## Required work
Reproduce verbatim everything from the start of the entries down to the line containing "Ia menambahkan percepatan pemeriksaan", with that line included.

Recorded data
##############################

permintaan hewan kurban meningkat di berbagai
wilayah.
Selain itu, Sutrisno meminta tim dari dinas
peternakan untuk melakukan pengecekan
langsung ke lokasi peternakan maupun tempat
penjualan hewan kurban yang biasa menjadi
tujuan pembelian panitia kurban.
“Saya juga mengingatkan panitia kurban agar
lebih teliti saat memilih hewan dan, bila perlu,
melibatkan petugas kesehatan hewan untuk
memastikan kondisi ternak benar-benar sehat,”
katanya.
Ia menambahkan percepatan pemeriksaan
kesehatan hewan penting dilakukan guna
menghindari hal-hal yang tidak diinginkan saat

##############################

## Task solution
permintaan hewan kurban meningkat di berbagai
wilayah.
Selain itu, Sutrisno meminta tim dari dinas
peternakan untuk melakukan pengecekan
langsung ke lokasi peternakan maupun tempat
penjualan hewan kurban yang biasa menjadi
tujuan pembelian panitia kurban.
“Saya juga mengingatkan panitia kurban agar
lebih teliti saat memilih hewan dan, bila perlu,
melibatkan petugas kesehatan hewan untuk
memastikan kondisi ternak benar-benar sehat,”
katanya.
Ia menambahkan percepatan pemeriksaan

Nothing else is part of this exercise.